The journey to the Constitutional Court began in May 2019, when 173 Oak Valley Estate employees, organised by the Commercial, Stevedoring, Agriculture and Allied Workers Union, CSAAWU, went on strike.

The CSAAWU is a trade union that organises farm workers in the Western Cape.

The strike was against what they saw as racial discrimination in Oak Valley’s employment practices and the payment of wages on which it was not possible to lead a dignified life.

The strikers claimed Oak Valley was behaving unlawfully by failing to provide humane living conditions for black African workers and their families.

CSAAWU argued that all the workers were from the Eastern Cape and housed in male-only hostels, where they live in single rooms with up to four people in a room and that they are allegedly not allowed to bring their families to live with them.

It was when the strike “triggered incidents of intimidation, damage to property, and interference with Oak Valley’s business operations, as well as breaches of the picketing rules determined by the CCMA,” that Oak Valley Estate went to the Labour Court seeking an interdict against CSAAWU and 173 employees.

The order was granted, but on appeal, the Labour Appeal Court refused to uphold parts of the Labour Court’s order that had the effect of evicting striking employees who reside on Oak Valley’s property.

It also concluded that the Labour Court did not have jurisdiction over alleged breaches of the picketing rules by the CCMA and consequently set aside portions of the Labour Court’s order dealing with non-compliance with the picketing rules.

The Labour Appeal Court upheld the remainder of the interdict against the CSAAWU and the 173 workers because Oak Valley was “able to name certain individuals who participated in what it considered to be unlawful acts together with a further group of unnamed but clearly unidentifiable individuals,” during the strike.

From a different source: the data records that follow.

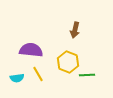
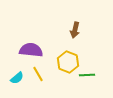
cyan semicircle: rotated 32 degrees counterclockwise
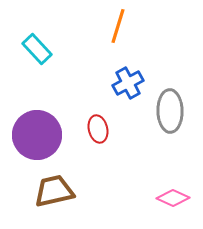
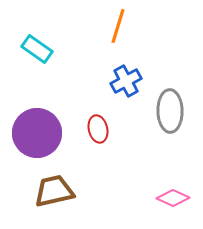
cyan rectangle: rotated 12 degrees counterclockwise
blue cross: moved 2 px left, 2 px up
purple circle: moved 2 px up
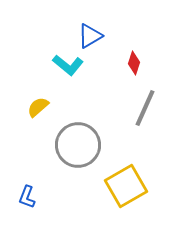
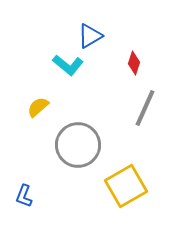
blue L-shape: moved 3 px left, 1 px up
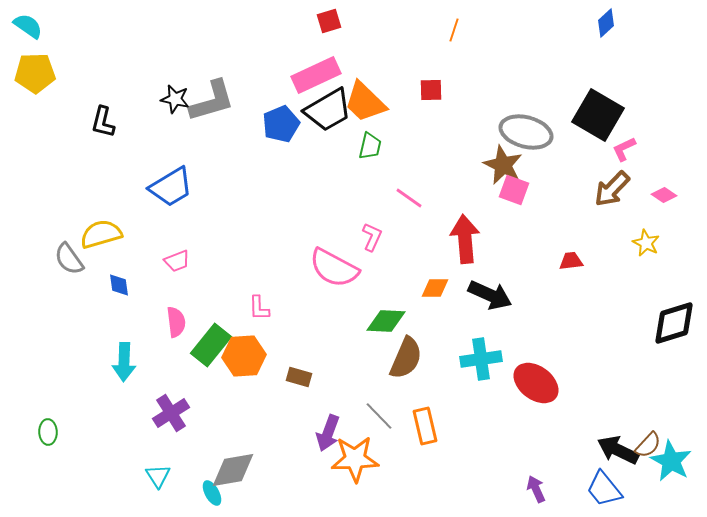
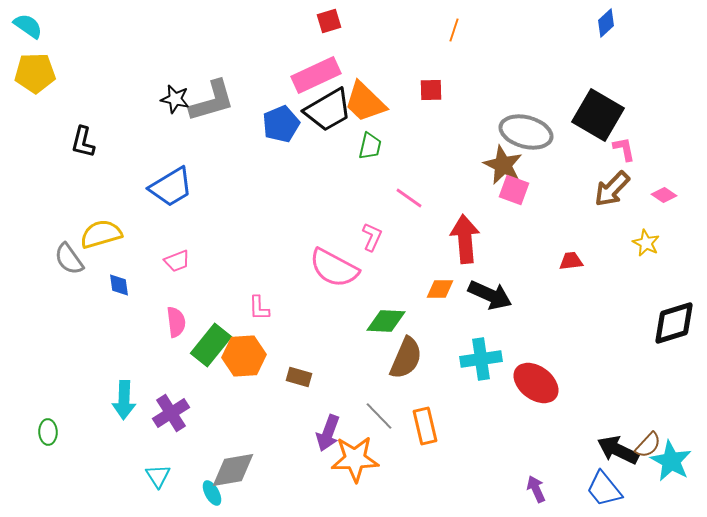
black L-shape at (103, 122): moved 20 px left, 20 px down
pink L-shape at (624, 149): rotated 104 degrees clockwise
orange diamond at (435, 288): moved 5 px right, 1 px down
cyan arrow at (124, 362): moved 38 px down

Appearing for the workers and the CSAAWU at the Constitutional Court, advocate Irene De Vos argued that the effect of the Labour Court and Labour Appeal Court judgments is that “an interdict can be issued against a person who merely participated in a protected strike or a lawful protest during which others committed some unlawful conduct.”

One of the Constitutional Court judges, Judge Zukisa Tshiqi, pointed out that the strike and the interdict happened in 2019 and asked De Vos why she had brought the matter to the Constitutional Court and whether the whole thing was not just an academic exercise.

De Vos said: “This is an interdict which applies ad infinitum with no limit to the strike, and this means the impact on these particular workers extends even after the strike has been called off.”

De Vos argued that the Labour Appeal Court applied the incorrect test for establishing whether the final interdict ought to have been granted against the employees who remained on strike while others returned to work.

De Vos said that the papers and the findings of the Labour Court and Labour Appeal Court do not establish a factual link between the applicants and the conduct they were interdicted and restrained from committing.

Oak Valley did not oppose the appeal and did not file opposing papers.